── Records for processing ──

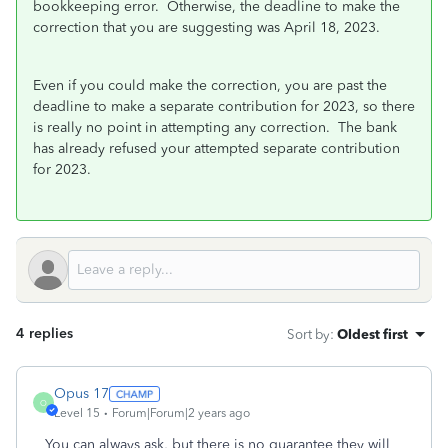
bookkeeping error. Otherwise, the deadline to make the
correction that you are suggesting was April 18, 2023.
Even if you could make the correction, you are past the
deadline to make a separate contribution for 2023, so there
is really no point in attempting any correction. The bank
has already refused your attempted separate contribution
for 2023.
4 replies
Sort by
:
Oldest first
Opus 17
O
Level 15
Forum|Forum|2 years ago
You can always ask, but there is no guarantee they will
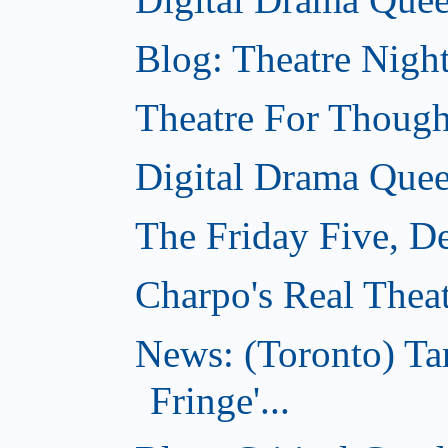
Blog: Theatre Nigh
Theatre For Though
Digital Drama Quee
The Friday Five, D
Charpo's Real Thea
News: (Toronto) T
Fringe'...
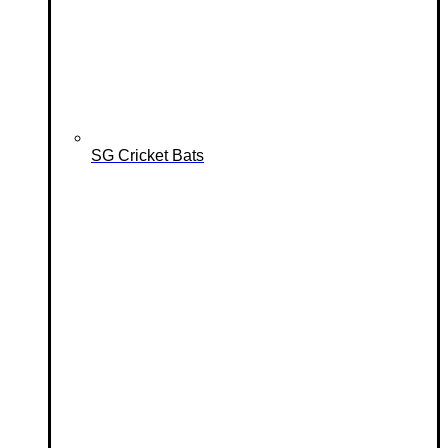
SG Cricket Bats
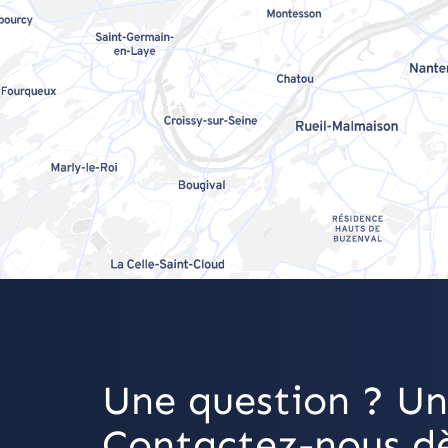
Une question ? Un
Contactez-nous dè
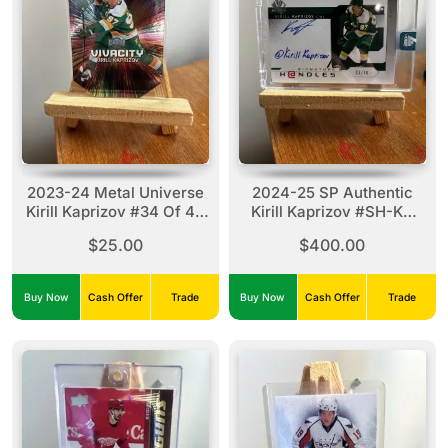
2023-24 Metal Universe
2024-25 SP Authentic
Kirill Kaprizov #34 Of 40
Kirill Kaprizov #SH-KK
VC
Signature Handles
$25.00
$400.00
(03/10)
Buy Now
Cash Offer
Trade
Buy Now
Cash Offer
Trade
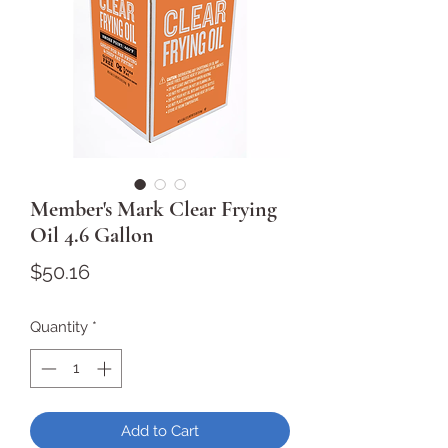
Member's Mark Clear Frying
Oil 4.6 Gallon
Price
$50.16
Quantity
*
Add to Cart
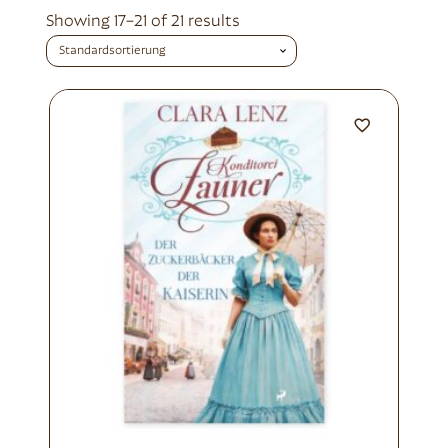
Showing 17–21 of 21 results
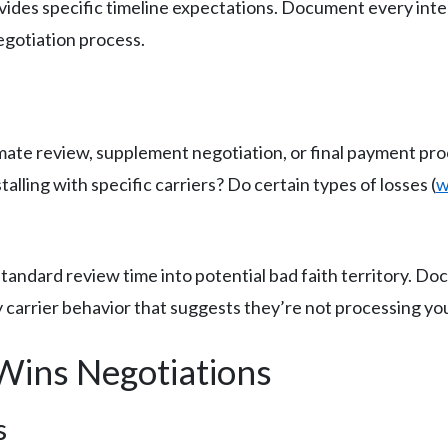
rovides specific timeline expectations. Document every in
egotiation process.
timate review, supplement negotiation, or final payment pr
talling with specific carriers? Do certain types of losses (
w
andard review time into potential bad faith territory. D
 carrier behavior that suggests they’re not processing your
Wins Negotiations
s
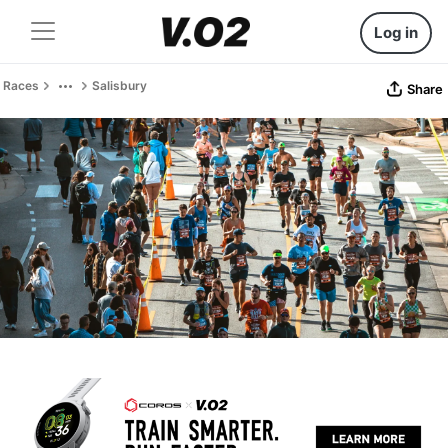
Log in
Races
Salisbury
Share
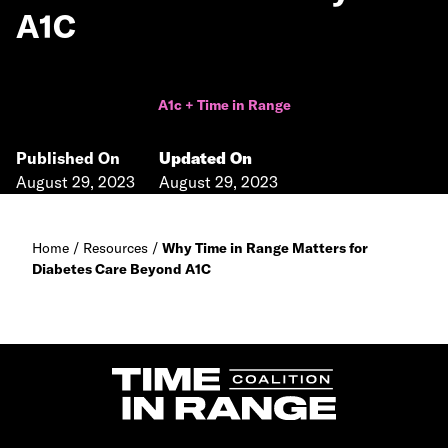
A1C
A1c + Time in Range
Published On
Updated On
August 29, 2023
August 29, 2023
Home
/
Resources
/
Why Time in Range Matters for
Diabetes Care Beyond A1C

───

## Task objective
Restate each entry word for word; omit the pictures.

## Exercise output
bookkeeping error. Otherwise, the deadline to make the
correction that you are suggesting was April 18, 2023.
Even if you could make the correction, you are past the
deadline to make a separate contribution for 2023, so there
is really no point in attempting any correction. The bank
has already refused your attempted separate contribution
for 2023.
4 replies
Sort by
:
Oldest first
Opus 17
O
Level 15
Forum|Forum|2 years ago
You can always ask, but there is no guarantee they will
Blog: Theatre Nigh
Theatre For Though
Digital Drama Quee
The Friday Five, D
Charpo's Real Thea
News: (Toronto) T
Fringe'...
SG Cricket Bats
Une question ? Un
Contactez-nous dè
2023-24 Metal Universe
2024-25 SP Authentic
Kirill Kaprizov #34 Of 40
Kirill Kaprizov #SH-KK
VC
Signature Handles
$25.00
$400.00
(03/10)
Buy Now
Cash Offer
Trade
Buy Now
Cash Offer
Trade
Member's Mark Clear Frying
Oil 4.6 Gallon
Price
$50.16
Quantity
*
Add to Cart
Showing 17–21 of 21 results
rovides specific timeline expectations. Document every in
egotiation process.
timate review, supplement negotiation, or final payment pr
talling with specific carriers? Do certain types of losses (
w
andard review time into potential bad faith territory. D
 carrier behavior that suggests they’re not processing your
Wins Negotiations
s
Log in
Races
Salisbury
Share
A1C
A1c + Time in Range
Published On
Updated On
August 29, 2023
August 29, 2023
Home
/
Resources
/
Why Time in Range Matters for
Diabetes Care Beyond A1C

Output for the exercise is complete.